#### EXERCISE PASSAGE

Yesterday, the collective gaming media released our impressions of the Nintendo Switch, based on early retail hardware. During my time with the system, I had no major technical difficulties. Everything went without a hitch.
Unfortunately, I'm not the only person with a Switch and many of those other folks did have issues. Reviewers began mentioning disconnection issues with the Switch's Joy-Cons, noticeably the left one.
I've just experienced some left Joy Con sync issues with my grey system. Seems to be a universal issue. https://t.co/2wgPe8h8gI— Jeremy Parish (@gamespite) February 23, 2017
The Switch left JoyCon's sync issues have been so bad for me that I can't play Zelda on my TV with it - using the pro controller instead.— Jason Schreier (@jasonschreier) February 23, 2017
I've played roughly 20 hours of Zelda and it's happened 2-3 times. https://t.co/5sGBotcIjG— Jose Otero (@jose_otero) February 23, 2017
The issue causes the analog stick on the Joy-Con L to stop reporting to the Switch itself. In Legend of Zelda: Breath of the Wild, this is manifested by Link continuing to move in whatever direction he was already heading. The severity of the problem varies from reviewer to reviewer.
GameXplain did a few tests and took a stab at explaining what the potential Joy-Con issue is. They found that the user's hands can actually obscure the Bluetooth signal sent by either Joy-Con. The folks at GameXplain were able to replicate the issue by completely covering their Joy-Cons with their hands or even hiding the units behind their backs.
A further video by YouTuber Blunty jumped off the GameXplain explanation and hazarded that the problem is with the Bluetooth signal strength of the Joy-Cons. He reckons that the signal strength is low to conserve power, making the signal more susceptible to interference. Assuming that's the case, Nintendo could fix the issue with a firmware update, boosting signal strength, but likely lowering the battery life of the Joy-Cons.

########

### [PARTS OF THE EXERCISE]
[1] Answer these questions from the Joy-Con passage:
(a) Which Joy-Con did reviewers single out for disconnection issues?
(b) In Legend of Zelda: Breath of the Wild, what does Link do when the issue occurs?
(c) What would a firmware update that boosts signal strength likely lower?
[2] Duplicate the part of the Joy-Con passage starting with "I've just experienced" and going on through "reviewer to reviewer.".
The records are separate material and are not part of the Joy-Con passage.

#### DATASET RECORDS

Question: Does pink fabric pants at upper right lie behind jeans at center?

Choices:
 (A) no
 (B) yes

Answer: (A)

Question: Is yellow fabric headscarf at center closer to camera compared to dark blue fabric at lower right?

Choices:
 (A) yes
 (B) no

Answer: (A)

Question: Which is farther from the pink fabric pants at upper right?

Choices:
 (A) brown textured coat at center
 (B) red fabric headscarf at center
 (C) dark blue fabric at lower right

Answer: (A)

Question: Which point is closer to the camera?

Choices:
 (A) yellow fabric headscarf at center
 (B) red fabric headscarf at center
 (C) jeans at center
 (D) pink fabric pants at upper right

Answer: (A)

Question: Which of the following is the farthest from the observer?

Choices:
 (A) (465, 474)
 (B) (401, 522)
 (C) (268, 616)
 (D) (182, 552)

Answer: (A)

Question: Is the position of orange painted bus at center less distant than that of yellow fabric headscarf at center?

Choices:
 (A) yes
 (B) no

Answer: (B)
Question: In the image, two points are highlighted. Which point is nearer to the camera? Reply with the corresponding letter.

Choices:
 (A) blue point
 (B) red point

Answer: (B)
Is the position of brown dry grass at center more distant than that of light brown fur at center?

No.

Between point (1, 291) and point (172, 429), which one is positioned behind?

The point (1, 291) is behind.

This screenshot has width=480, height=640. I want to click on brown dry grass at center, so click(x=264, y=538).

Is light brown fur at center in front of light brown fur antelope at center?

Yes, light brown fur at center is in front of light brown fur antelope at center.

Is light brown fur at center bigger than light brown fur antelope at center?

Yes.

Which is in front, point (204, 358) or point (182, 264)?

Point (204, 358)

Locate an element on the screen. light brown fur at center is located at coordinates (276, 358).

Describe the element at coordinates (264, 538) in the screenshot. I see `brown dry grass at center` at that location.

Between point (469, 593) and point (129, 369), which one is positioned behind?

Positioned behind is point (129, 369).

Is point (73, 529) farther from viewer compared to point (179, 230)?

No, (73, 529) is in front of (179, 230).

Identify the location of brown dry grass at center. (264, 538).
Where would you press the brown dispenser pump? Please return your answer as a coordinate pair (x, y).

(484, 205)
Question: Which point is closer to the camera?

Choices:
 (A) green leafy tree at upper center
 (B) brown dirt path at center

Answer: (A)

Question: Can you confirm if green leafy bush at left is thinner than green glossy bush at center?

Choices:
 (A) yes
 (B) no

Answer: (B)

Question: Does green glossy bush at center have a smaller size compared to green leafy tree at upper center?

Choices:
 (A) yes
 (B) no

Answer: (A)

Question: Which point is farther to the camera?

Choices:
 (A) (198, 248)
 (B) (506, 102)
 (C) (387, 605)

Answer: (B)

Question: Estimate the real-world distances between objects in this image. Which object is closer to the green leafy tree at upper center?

########

### [ANSWERS TO THIS EXERCISE]
[1]
(a) The left one.
(b) He keeps moving in whatever direction he was already heading.
(c) The battery life of the Joy-Cons.

[2]
I've just experienced some left Joy Con sync issues with my grey system. Seems to be a universal issue. https://t.co/2wgPe8h8gI— Jeremy Parish (@gamespite) February 23, 2017
The Switch left JoyCon's sync issues have been so bad for me that I can't play Zelda on my TV with it - using the pro controller instead.— Jason Schreier (@jasonschreier) February 23, 2017
I've played roughly 20 hours of Zelda and it's happened 2-3 times. https://t.co/5sGBotcIjG— Jose Otero (@jose_otero) February 23, 2017
The issue causes the analog stick on the Joy-Con L to stop reporting to the Switch itself. In Legend of Zelda: Breath of the Wild, this is manifested by Link continuing to move in whatever direction he was already heading. The severity of the problem varies from reviewer to reviewer.